** Try it **
Check each line of the listing below for the word "HurtAnimation" and say how many lines have it. Nothing else should be written.

** Supplied records **
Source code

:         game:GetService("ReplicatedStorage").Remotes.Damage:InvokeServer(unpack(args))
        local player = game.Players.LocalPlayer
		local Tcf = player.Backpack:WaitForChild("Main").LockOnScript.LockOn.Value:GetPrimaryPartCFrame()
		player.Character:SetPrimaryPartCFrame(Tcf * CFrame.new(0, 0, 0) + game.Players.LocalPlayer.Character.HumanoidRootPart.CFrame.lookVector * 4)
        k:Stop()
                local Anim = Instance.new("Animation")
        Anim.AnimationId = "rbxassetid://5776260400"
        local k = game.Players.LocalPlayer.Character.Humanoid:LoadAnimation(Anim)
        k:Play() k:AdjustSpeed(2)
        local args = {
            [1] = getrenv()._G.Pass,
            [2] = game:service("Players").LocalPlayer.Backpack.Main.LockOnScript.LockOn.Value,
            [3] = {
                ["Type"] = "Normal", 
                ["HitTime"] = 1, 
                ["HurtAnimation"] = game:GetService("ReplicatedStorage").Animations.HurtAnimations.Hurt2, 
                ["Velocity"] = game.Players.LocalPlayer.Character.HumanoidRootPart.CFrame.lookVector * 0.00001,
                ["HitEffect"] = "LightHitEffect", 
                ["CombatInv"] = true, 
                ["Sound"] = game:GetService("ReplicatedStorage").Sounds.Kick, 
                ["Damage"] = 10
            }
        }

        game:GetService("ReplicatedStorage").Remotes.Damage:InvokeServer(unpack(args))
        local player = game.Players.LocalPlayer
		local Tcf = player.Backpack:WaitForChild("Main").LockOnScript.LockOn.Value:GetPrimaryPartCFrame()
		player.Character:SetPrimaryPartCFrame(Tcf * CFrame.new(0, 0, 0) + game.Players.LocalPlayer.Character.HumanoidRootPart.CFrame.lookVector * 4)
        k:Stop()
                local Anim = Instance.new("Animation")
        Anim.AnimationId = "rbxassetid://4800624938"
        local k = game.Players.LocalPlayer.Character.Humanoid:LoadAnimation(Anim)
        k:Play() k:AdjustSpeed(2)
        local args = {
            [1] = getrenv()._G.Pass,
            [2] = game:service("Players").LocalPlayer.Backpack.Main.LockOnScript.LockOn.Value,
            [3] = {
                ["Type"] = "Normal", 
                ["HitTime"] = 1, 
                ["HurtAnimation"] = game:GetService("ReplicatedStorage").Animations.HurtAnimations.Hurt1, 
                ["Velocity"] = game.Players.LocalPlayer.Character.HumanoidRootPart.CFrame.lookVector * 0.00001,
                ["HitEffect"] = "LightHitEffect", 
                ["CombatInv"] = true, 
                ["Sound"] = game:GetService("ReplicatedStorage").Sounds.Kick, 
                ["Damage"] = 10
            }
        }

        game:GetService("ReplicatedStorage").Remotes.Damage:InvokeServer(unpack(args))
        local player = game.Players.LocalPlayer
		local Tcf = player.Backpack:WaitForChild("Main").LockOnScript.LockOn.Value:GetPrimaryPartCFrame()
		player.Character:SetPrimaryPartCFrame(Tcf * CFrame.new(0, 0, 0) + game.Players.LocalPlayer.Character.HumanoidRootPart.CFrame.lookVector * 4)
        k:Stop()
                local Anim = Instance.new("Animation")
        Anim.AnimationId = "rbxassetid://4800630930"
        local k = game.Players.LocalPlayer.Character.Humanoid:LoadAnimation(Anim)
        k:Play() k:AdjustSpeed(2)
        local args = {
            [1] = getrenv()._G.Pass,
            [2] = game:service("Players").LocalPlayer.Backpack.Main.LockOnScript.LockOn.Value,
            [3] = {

** Result **
2